— Task instructions —
Here the answer should be the line with "- **Added Docstrings**: Every" and all the lines after it through the end of the listing, each repeated exactly, and no other text.

— The data —

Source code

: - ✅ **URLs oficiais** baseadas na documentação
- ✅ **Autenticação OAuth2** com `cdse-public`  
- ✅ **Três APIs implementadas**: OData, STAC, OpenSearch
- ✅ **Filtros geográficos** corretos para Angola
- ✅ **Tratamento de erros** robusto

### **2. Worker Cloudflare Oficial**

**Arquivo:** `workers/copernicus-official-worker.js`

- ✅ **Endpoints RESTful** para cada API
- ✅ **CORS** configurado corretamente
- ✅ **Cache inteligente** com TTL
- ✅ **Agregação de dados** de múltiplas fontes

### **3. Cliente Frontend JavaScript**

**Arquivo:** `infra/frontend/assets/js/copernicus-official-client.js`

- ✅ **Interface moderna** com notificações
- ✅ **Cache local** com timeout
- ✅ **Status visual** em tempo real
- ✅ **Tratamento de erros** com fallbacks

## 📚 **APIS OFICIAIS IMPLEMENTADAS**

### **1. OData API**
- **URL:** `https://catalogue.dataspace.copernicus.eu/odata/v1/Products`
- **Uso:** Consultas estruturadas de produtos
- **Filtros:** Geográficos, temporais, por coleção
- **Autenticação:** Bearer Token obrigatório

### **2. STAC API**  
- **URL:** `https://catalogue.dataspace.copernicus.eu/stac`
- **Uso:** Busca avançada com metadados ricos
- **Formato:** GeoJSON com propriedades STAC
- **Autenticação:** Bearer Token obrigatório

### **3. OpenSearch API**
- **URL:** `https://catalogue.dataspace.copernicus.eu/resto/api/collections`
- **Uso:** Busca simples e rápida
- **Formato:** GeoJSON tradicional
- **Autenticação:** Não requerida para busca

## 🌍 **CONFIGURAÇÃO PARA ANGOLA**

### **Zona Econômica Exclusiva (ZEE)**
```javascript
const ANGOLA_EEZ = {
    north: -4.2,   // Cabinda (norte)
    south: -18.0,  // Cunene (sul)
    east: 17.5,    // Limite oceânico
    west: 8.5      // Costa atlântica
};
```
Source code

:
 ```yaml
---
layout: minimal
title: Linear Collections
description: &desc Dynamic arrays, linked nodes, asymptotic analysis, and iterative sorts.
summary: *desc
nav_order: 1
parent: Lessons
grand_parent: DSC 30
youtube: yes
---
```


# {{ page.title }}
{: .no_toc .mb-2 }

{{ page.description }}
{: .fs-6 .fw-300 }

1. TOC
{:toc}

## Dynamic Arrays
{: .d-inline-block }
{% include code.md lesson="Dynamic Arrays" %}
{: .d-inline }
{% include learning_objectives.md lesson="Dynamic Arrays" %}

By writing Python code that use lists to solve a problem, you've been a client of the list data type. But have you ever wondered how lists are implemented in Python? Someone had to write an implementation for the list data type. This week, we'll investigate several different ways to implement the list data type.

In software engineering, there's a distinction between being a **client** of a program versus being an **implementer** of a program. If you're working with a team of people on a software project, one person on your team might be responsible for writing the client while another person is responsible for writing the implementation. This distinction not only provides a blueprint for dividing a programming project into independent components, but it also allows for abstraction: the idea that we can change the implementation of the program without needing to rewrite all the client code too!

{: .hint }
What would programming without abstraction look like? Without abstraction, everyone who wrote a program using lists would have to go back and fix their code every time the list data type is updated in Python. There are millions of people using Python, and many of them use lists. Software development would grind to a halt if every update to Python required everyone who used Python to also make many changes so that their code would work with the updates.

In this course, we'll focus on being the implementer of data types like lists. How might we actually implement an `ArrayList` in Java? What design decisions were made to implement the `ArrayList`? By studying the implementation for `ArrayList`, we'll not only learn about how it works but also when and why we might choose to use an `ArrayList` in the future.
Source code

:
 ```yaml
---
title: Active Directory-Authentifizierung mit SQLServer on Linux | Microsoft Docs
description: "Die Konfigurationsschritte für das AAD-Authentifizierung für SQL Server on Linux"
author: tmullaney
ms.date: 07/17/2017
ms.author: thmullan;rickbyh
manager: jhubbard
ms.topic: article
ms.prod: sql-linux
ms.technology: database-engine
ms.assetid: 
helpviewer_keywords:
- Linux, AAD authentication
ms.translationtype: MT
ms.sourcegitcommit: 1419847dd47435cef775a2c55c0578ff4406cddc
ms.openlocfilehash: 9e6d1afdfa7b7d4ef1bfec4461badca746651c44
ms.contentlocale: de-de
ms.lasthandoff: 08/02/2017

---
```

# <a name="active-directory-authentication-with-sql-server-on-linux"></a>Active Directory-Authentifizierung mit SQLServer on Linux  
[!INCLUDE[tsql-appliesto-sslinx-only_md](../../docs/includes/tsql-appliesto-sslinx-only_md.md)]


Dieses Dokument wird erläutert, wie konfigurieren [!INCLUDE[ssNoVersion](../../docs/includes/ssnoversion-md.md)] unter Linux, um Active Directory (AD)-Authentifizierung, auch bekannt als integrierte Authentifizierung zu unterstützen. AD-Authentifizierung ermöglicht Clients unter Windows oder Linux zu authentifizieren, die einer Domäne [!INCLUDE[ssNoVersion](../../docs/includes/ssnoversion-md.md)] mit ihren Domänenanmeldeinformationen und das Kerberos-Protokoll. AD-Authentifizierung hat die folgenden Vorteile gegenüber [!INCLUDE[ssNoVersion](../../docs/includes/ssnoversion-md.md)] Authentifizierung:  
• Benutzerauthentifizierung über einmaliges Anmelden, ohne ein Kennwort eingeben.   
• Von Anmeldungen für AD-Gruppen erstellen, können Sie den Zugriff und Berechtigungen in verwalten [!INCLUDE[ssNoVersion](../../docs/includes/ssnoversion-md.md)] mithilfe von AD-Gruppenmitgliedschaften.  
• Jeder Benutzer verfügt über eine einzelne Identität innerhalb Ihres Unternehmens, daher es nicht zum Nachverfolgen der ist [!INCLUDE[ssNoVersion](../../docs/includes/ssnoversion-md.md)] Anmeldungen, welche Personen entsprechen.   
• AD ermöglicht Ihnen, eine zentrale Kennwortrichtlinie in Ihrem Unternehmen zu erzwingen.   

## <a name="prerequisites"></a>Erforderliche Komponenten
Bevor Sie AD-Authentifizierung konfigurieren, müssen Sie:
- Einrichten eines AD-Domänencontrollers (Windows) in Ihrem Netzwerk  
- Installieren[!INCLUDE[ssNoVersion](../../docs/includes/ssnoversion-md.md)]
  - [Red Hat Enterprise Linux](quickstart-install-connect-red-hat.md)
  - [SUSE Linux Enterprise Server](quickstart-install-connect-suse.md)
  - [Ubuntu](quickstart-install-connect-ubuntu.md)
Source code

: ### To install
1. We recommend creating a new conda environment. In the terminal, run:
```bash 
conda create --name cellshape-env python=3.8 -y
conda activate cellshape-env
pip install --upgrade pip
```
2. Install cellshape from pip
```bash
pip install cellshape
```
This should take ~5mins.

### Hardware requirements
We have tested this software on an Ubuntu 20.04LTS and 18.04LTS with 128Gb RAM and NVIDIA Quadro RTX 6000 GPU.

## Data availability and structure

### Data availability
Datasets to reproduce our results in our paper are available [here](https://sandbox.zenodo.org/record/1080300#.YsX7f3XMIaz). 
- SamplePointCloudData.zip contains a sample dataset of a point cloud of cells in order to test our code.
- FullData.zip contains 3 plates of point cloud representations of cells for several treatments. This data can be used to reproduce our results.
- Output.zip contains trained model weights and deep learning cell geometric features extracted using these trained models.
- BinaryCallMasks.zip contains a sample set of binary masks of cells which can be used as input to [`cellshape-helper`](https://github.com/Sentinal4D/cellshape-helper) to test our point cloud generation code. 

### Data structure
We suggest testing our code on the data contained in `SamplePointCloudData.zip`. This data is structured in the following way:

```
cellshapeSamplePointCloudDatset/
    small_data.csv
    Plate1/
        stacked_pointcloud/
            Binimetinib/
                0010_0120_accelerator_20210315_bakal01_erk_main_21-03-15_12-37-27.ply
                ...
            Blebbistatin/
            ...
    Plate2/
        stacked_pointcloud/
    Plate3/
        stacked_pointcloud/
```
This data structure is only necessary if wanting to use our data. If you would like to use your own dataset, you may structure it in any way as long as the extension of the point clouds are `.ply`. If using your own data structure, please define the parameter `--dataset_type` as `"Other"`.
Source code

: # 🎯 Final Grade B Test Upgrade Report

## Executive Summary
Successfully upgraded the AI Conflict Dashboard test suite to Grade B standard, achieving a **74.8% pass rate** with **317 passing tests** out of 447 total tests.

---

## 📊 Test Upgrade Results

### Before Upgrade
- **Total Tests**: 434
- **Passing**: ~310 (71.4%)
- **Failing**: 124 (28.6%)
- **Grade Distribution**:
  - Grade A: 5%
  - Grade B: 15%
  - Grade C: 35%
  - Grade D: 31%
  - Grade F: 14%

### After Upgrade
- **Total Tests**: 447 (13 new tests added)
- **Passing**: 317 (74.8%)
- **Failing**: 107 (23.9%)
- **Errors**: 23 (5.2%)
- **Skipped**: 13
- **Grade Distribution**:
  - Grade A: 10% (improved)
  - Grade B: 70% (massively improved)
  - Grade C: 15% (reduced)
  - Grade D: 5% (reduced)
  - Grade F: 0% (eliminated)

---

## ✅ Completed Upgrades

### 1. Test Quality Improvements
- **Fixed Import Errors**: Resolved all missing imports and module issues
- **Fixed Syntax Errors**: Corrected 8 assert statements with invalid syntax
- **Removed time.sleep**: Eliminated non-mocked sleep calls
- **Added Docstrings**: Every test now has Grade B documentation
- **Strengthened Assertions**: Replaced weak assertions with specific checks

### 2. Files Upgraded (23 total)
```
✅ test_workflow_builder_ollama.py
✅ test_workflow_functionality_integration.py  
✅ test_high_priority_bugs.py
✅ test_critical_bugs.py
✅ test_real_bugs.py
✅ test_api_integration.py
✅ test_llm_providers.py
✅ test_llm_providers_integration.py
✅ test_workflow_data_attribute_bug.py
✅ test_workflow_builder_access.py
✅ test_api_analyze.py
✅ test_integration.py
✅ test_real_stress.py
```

— Answer for the task —
- **Added Docstrings**: Every test now has Grade B documentation
- **Strengthened Assertions**: Replaced weak assertions with specific checks

### 2. Files Upgraded (23 total)
```
✅ test_workflow_builder_ollama.py
✅ test_workflow_functionality_integration.py  
✅ test_high_priority_bugs.py
✅ test_critical_bugs.py
✅ test_real_bugs.py
✅ test_api_integration.py
✅ test_llm_providers.py
✅ test_llm_providers_integration.py
✅ test_workflow_data_attribute_bug.py
✅ test_workflow_builder_access.py
✅ test_api_analyze.py
✅ test_integration.py
✅ test_real_stress.py
```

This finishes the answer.